● **RECORDS PROVIDED**:
*** Begin section ***
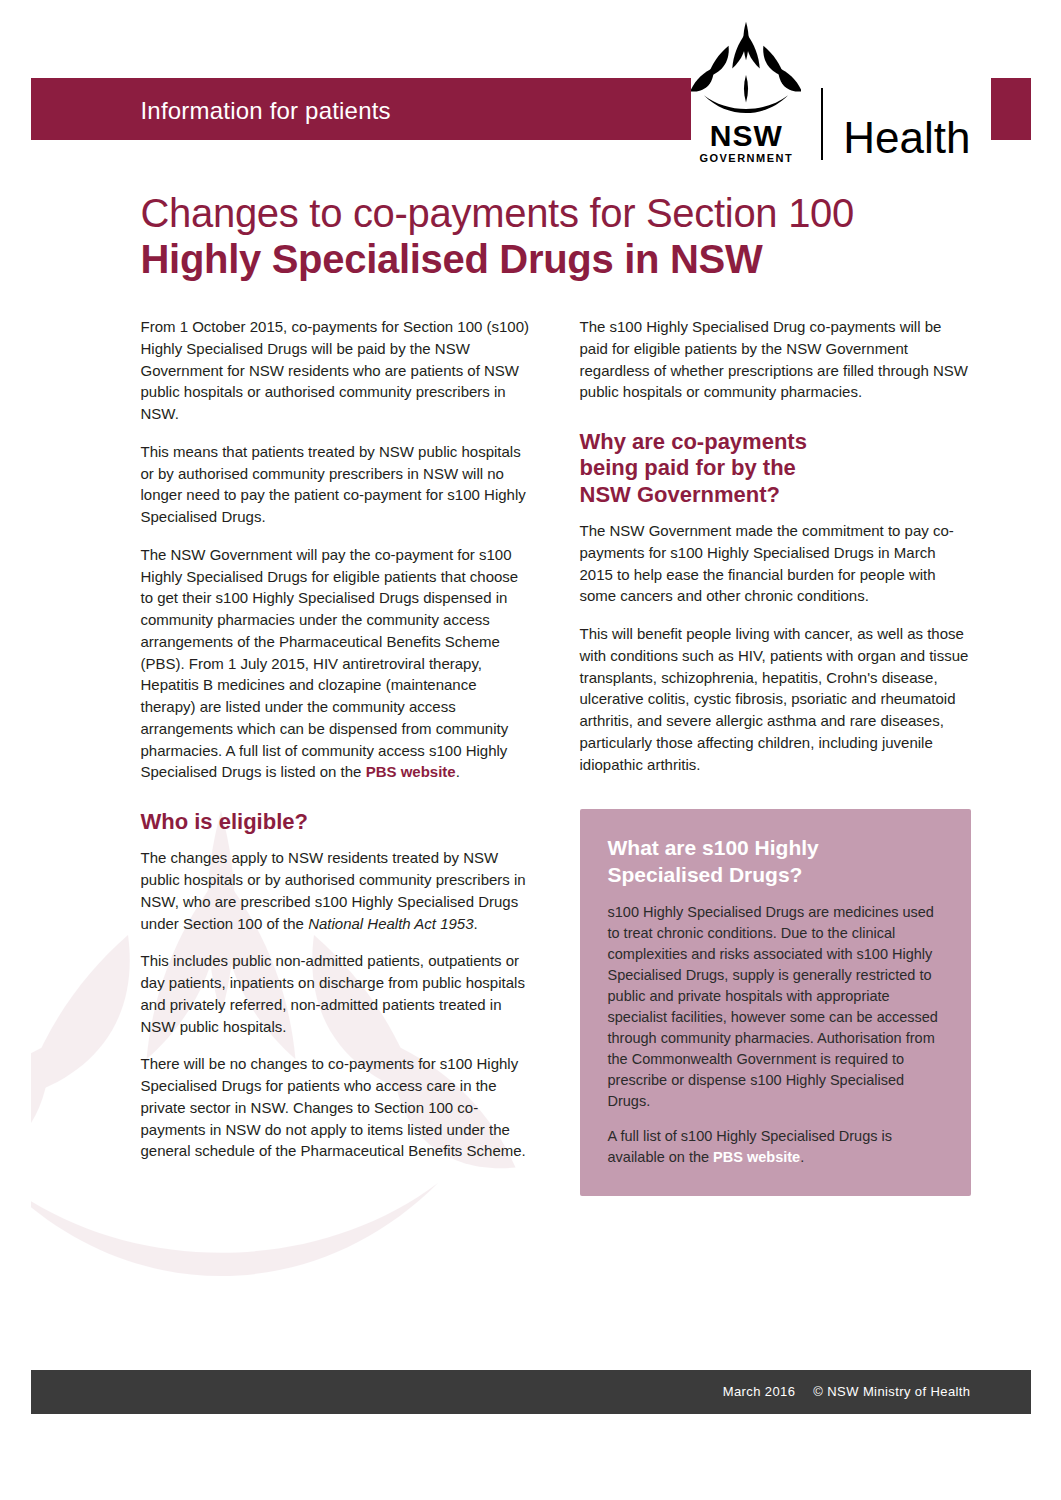Information for patients
NSWGOVERNMENT
Health
Changes to co-payments for Section 100 Highly Specialised Drugs in NSW
From 1 October 2015, co-payments for Section 100 (s100) Highly Specialised Drugs will be paid by the NSW Government for NSW residents who are patients of NSW public hospitals or authorised community prescribers in NSW.
This means that patients treated by NSW public hospitals or by authorised community prescribers in NSW will no longer need to pay the patient co-payment for s100 Highly Specialised Drugs.
The NSW Government will pay the co-payment for s100 Highly Specialised Drugs for eligible patients that choose to get their s100 Highly Specialised Drugs dispensed in community pharmacies under the community access arrangements of the Pharmaceutical Benefits Scheme (PBS). From 1 July 2015, HIV antiretroviral therapy, Hepatitis B medicines and clozapine (maintenance therapy) are listed under the community access arrangements which can be dispensed from community pharmacies. A full list of community access s100 Highly Specialised Drugs is listed on the PBS website.
Who is eligible?
The changes apply to NSW residents treated by NSW public hospitals or by authorised community prescribers in NSW, who are prescribed s100 Highly Specialised Drugs under Section 100 of the National Health Act 1953.
This includes public non-admitted patients, outpatients or day patients, inpatients on discharge from public hospitals and privately referred, non-admitted patients treated in NSW public hospitals.
There will be no changes to co-payments for s100 Highly Specialised Drugs for patients who access care in the private sector in NSW. Changes to Section 100 co-payments in NSW do not apply to items listed under the general schedule of the Pharmaceutical Benefits Scheme.
The s100 Highly Specialised Drug co-payments will be paid for eligible patients by the NSW Government regardless of whether prescriptions are filled through NSW public hospitals or community pharmacies.
Why are co-payments
being paid for by the
NSW Government?
The NSW Government made the commitment to pay co-payments for s100 Highly Specialised Drugs in March 2015 to help ease the financial burden for people with some cancers and other chronic conditions.
This will benefit people living with cancer, as well as those with conditions such as HIV, patients with organ and tissue transplants, schizophrenia, hepatitis, Crohn's disease, ulcerative colitis, cystic fibrosis, psoriatic and rheumatoid arthritis, and severe allergic asthma and rare diseases, particularly those affecting children, including juvenile idiopathic arthritis.
What are s100 Highly
Specialised Drugs?
s100 Highly Specialised Drugs are medicines used to treat chronic conditions. Due to the clinical complexities and risks associated with s100 Highly Specialised Drugs, supply is generally restricted to public and private hospitals with appropriate specialist facilities, however some can be accessed through community pharmacies. Authorisation from the Commonwealth Government is required to prescribe or dispense s100 Highly Specialised Drugs.
A full list of s100 Highly Specialised Drugs is available on the PBS website.
March 2016 © NSW Ministry of Health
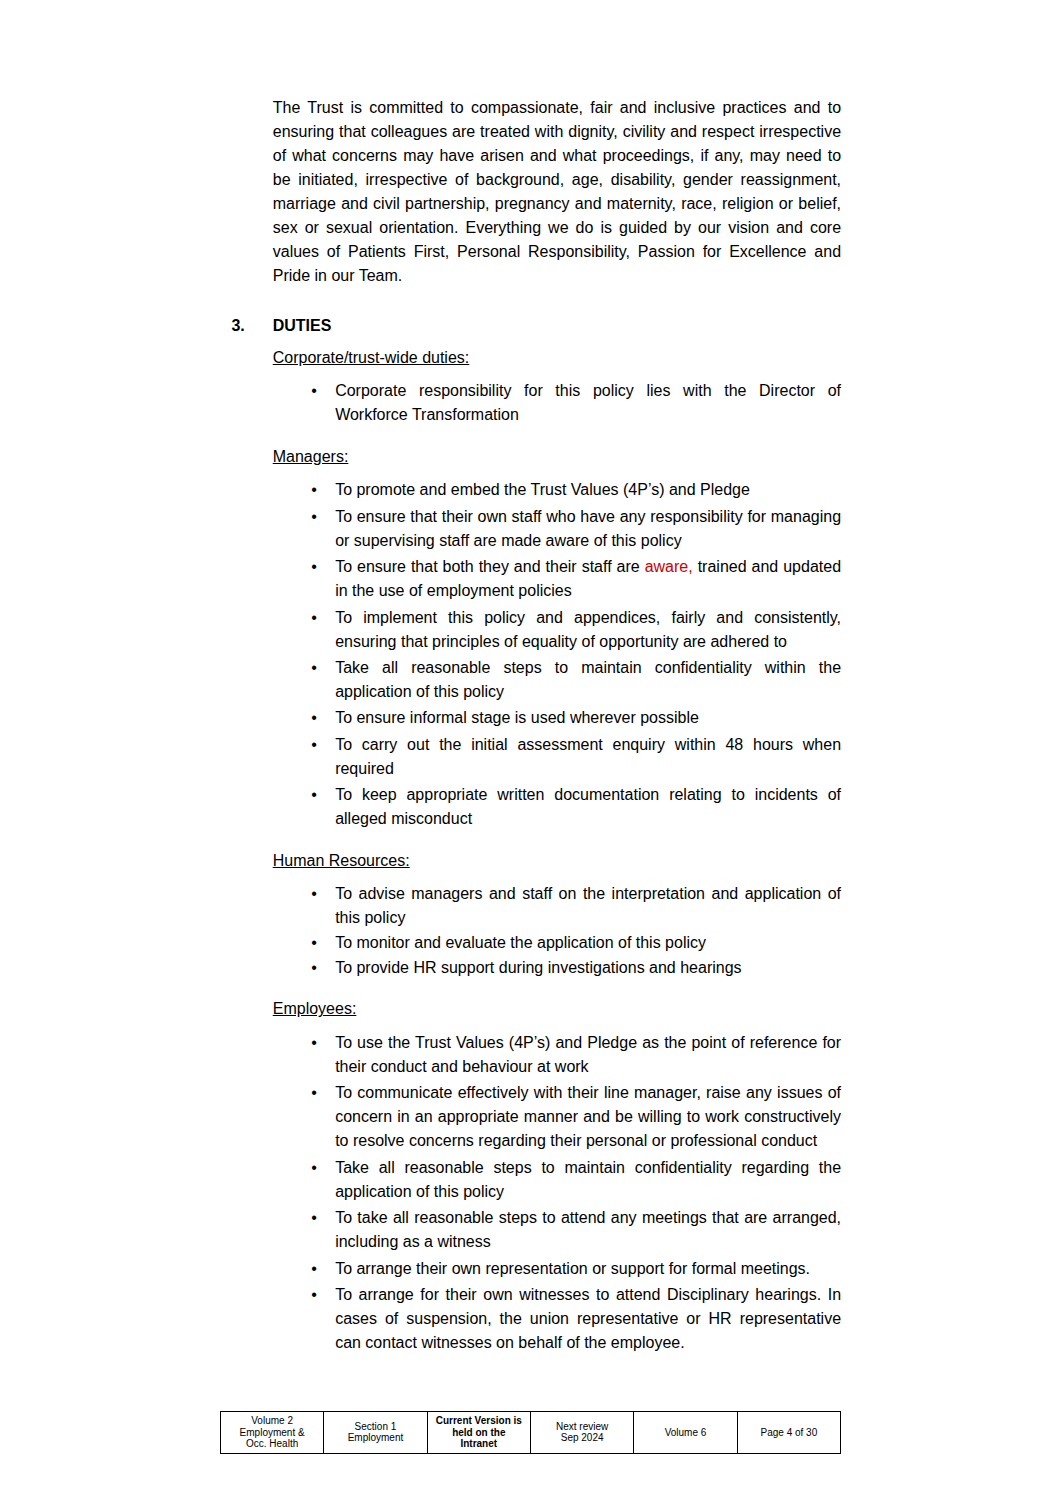The Trust is committed to compassionate, fair and inclusive practices and to ensuring that colleagues are treated with dignity, civility and respect irrespective of what concerns may have arisen and what proceedings, if any, may need to be initiated, irrespective of background, age, disability, gender reassignment, marriage and civil partnership, pregnancy and maternity, race, religion or belief, sex or sexual orientation. Everything we do is guided by our vision and core values of Patients First, Personal Responsibility, Passion for Excellence and Pride in our Team.
3.
DUTIES
Corporate/trust-wide duties:
Corporate responsibility for this policy lies with the Director of Workforce Transformation
Managers:
To promote and embed the Trust Values (4P’s) and Pledge
To ensure that their own staff who have any responsibility for managing or supervising staff are made aware of this policy
To ensure that both they and their staff are aware, trained and updated in the use of employment policies
To implement this policy and appendices, fairly and consistently, ensuring that principles of equality of opportunity are adhered to
Take all reasonable steps to maintain confidentiality within the application of this policy
To ensure informal stage is used wherever possible
To carry out the initial assessment enquiry within 48 hours when required
To keep appropriate written documentation relating to incidents of alleged misconduct
Human Resources:
To advise managers and staff on the interpretation and application of this policy
To monitor and evaluate the application of this policy
To provide HR support during investigations and hearings
Employees:
To use the Trust Values (4P’s) and Pledge as the point of reference for their conduct and behaviour at work
To communicate effectively with their line manager, raise any issues of concern in an appropriate manner and be willing to work constructively to resolve concerns regarding their personal or professional conduct
Take all reasonable steps to maintain confidentiality regarding the application of this policy
To take all reasonable steps to attend any meetings that are arranged, including as a witness
To arrange their own representation or support for formal meetings.
To arrange for their own witnesses to attend Disciplinary hearings. In cases of suspension, the union representative or HR representative can contact witnesses on behalf of the employee.
| Volume 2 Employment & Occ. Health | Section 1 Employment | Current Version is held on the Intranet | Next review Sep 2024 | Volume 6 | Page 4 of 30 |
*** End section ***
● **GOAL OF THE EXERCISE**:
Print exactly the lines of the listing above starting at the line containing "NSWGOVERNMENT" and ending at the line containing "This means that", both included.

● **EXERCISE SOLUTION**:
NSWGOVERNMENT
Health
Changes to co-payments for Section 100 Highly Specialised Drugs in NSW
From 1 October 2015, co-payments for Section 100 (s100) Highly Specialised Drugs will be paid by the NSW Government for NSW residents who are patients of NSW public hospitals or authorised community prescribers in NSW.
This means that patients treated by NSW public hospitals or by authorised community prescribers in NSW will no longer need to pay the patient co-payment for s100 Highly Specialised Drugs.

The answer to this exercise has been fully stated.